Distributional Off-policy Evaluation with Bellman Residual Minimization
Sungee Hong, Zhengling Qi, Raymond K. W. Wong
TL;DR
This work tackles distributional off-policy evaluation with offline data by replacing supremum-based distributional distances with expectation-based distances, specifically leveraging energy distance. The authors introduce Energy Bellman Residual Minimizer (EBRM), a Bellman-residual minimization framework that estimates the target return distribution Υ_π by optimizing over a parametric family Υ_θ using the energy-distance Bellman residual, and provide finite-sample guarantees under realizability. To address non-realizable settings, they develop a multi-step extension and practical estimators (splitting and bootstrap) with theoretical risk bounds, showing improvements over prior methods that rely on completeness.
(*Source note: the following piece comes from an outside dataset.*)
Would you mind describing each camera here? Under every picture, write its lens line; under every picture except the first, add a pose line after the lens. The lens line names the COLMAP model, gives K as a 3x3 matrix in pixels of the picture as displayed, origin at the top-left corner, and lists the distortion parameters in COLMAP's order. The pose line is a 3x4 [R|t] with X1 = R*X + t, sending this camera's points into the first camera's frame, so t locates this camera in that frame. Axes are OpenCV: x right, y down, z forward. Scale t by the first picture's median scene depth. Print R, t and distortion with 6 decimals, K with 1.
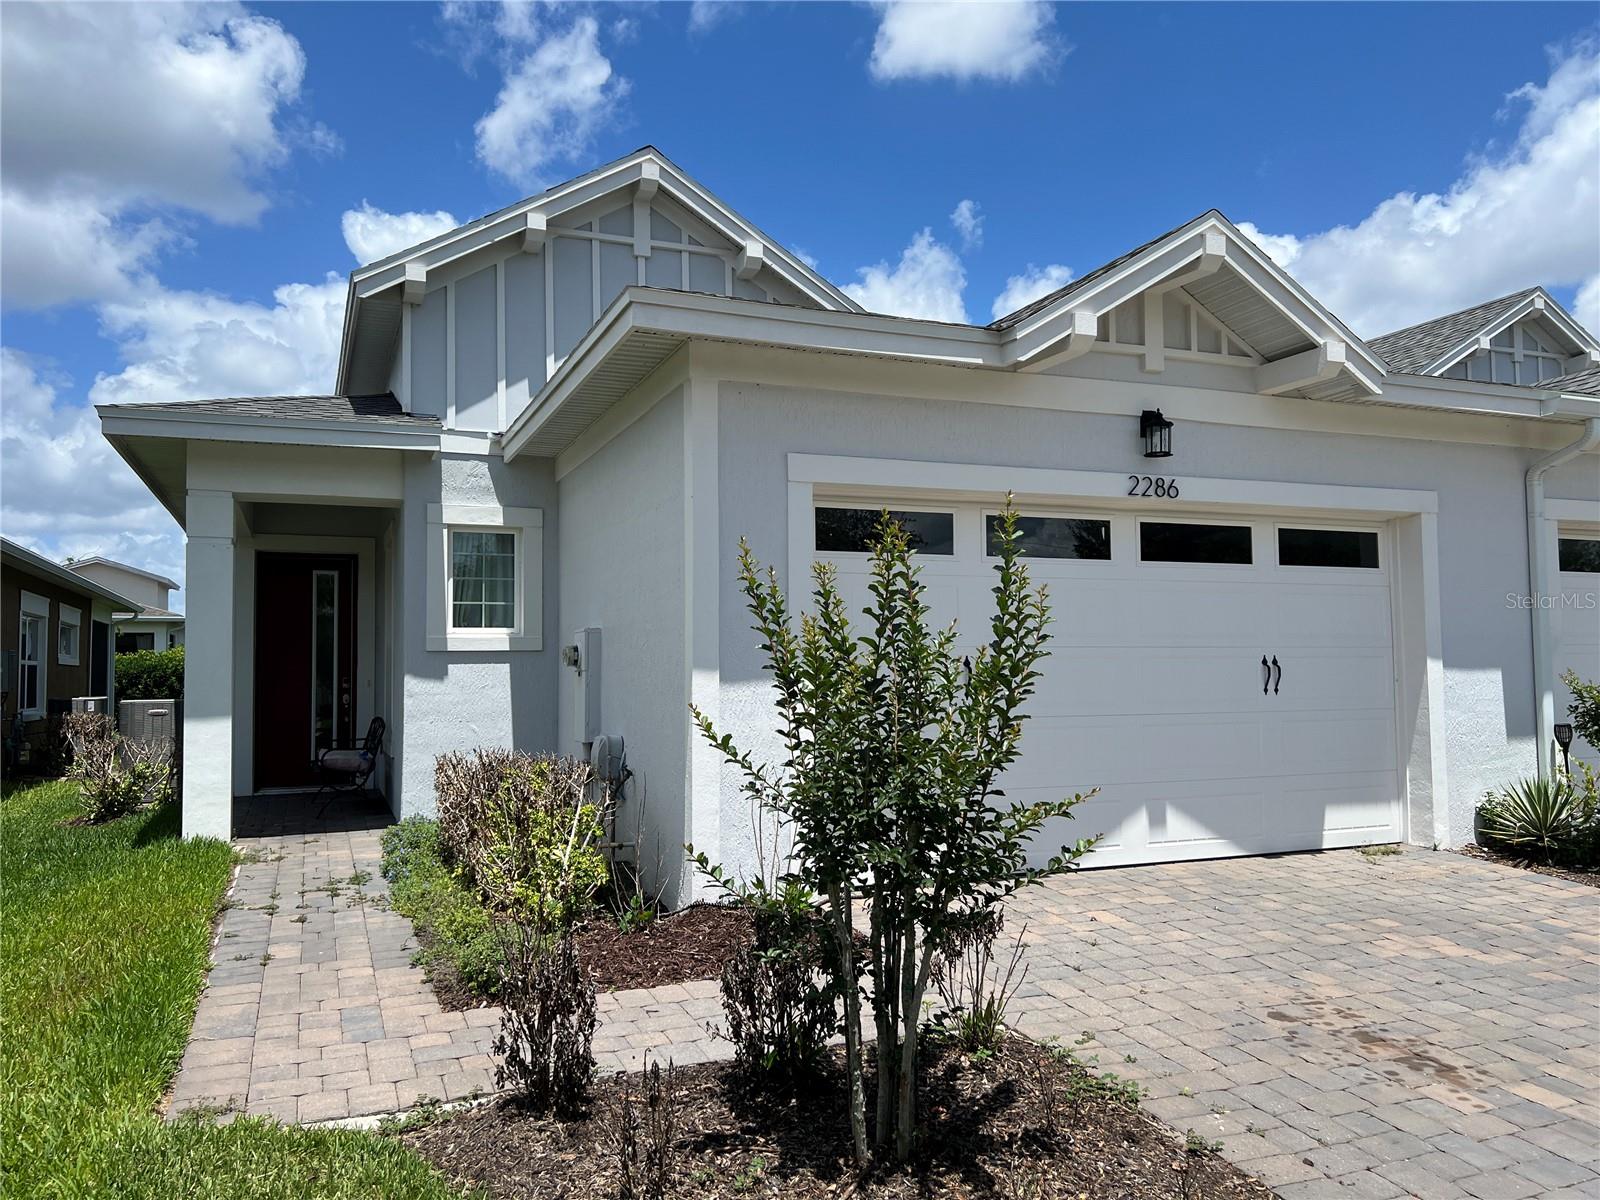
lens RADIAL K [[1227.4, 0, 799.3], [0, 1227.4, 608.6], [0, 0, 1]] dist [0.046177, -0.001432]
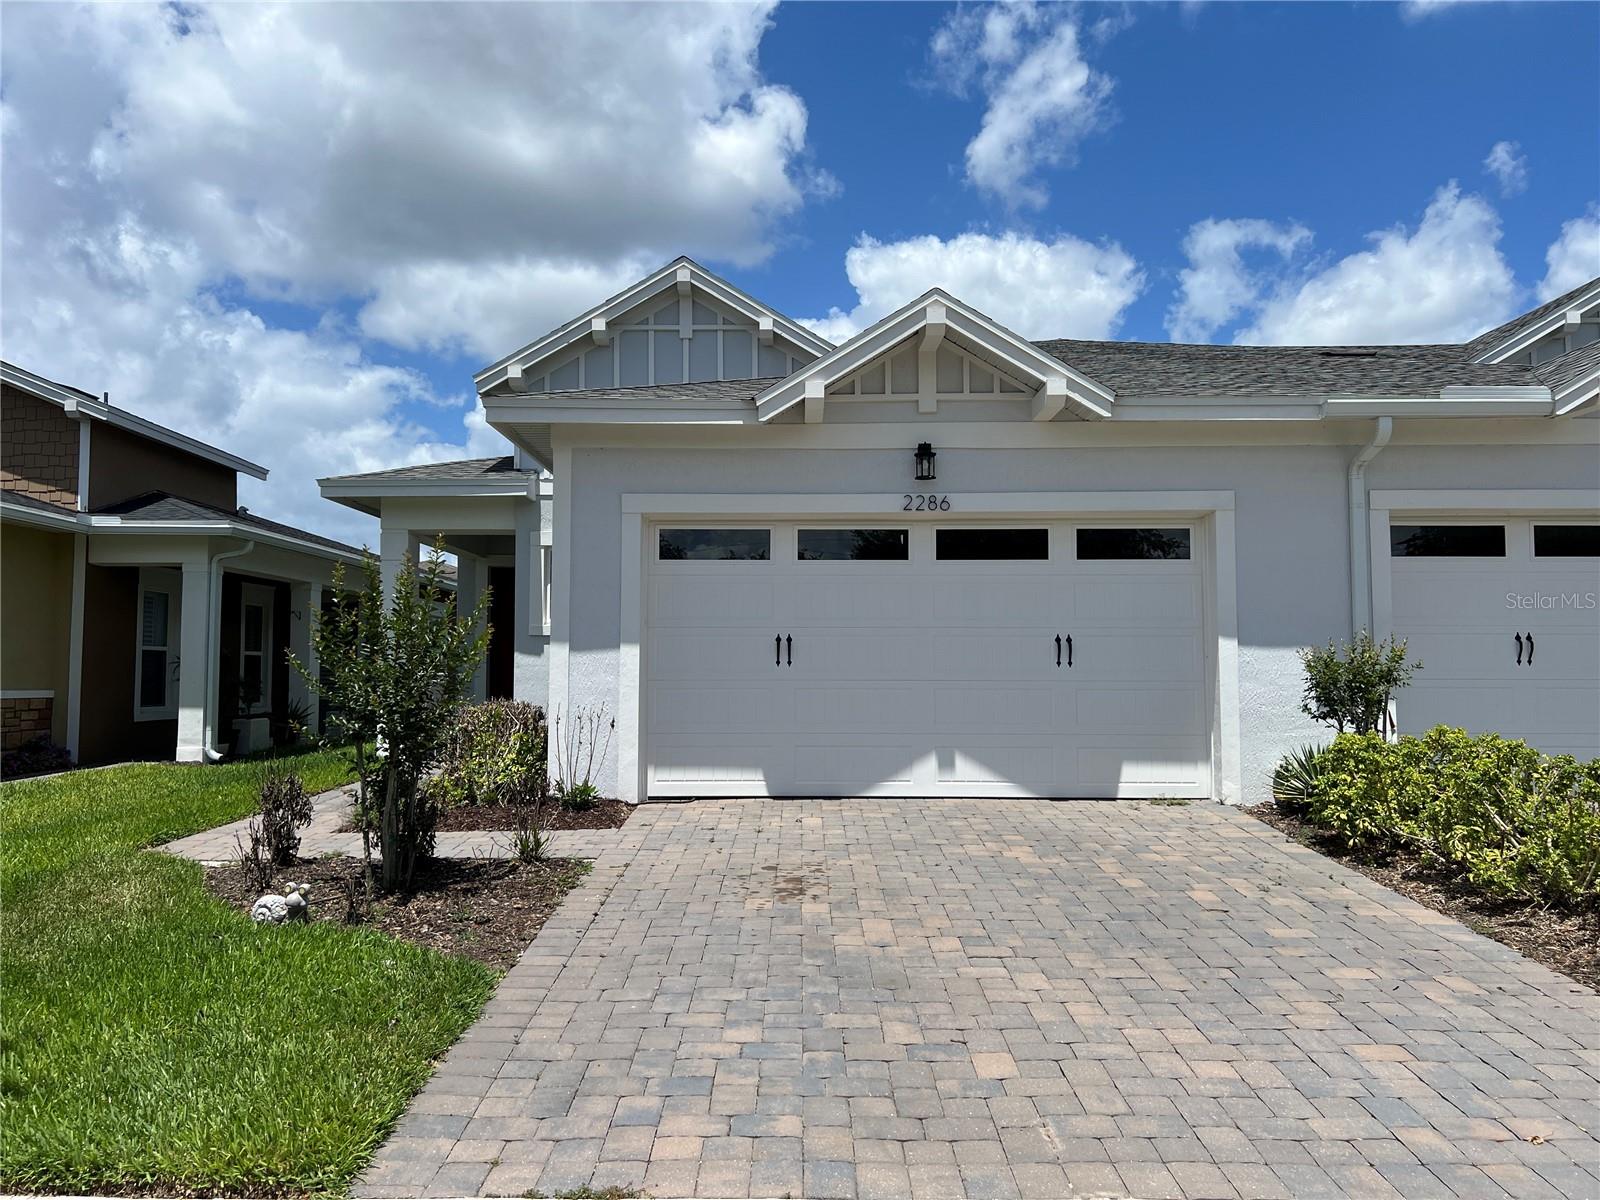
lens RADIAL K [[1198.5, 0, 800.0], [0, 1198.5, 600.0], [0, 0, 1]] dist [0.113265, -0.149136]
pose [[0.922984, -0.015139, -0.384539, 0.598732], [0.013345, 0.999884, -0.007333, 0.009440], [0.384606, 0.001637, 0.923080, -0.189436]]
Empirical results on OpenAI Gym tasks demonstrate strong performance and robustness to misspecification, highlighting the method’s practical value for offline, distributional RL and risk-sensitive decision making.
Abstract
We study distributional off-policy evaluation (OPE), of which the goal is to learn the distribution of the return for a target policy using offline data generated by a different policy. The theoretical foundation of many existing work relies on the supremum-extended statistical distances such as supremum-Wasserstein distance, which are hard to estimate. In contrast, we study the more manageable expectation-extended statistical distances and provide a novel theoretical justification on their validity for learning the return distribution. Based on this attractive property, we propose a new method called Energy Bellman Residual Minimizer (EBRM) for distributional OPE. We provide corresponding in-depth theoretical analyses. We establish a finite-sample error bound for the EBRM estimator under the realizability assumption. Furthermore, we introduce a variant of our method based on a multi-step extension which improves the error bound for non-realizable settings. Notably, unlike prior distributional OPE methods, the theoretical guarantees of our method do not require the completeness assumption.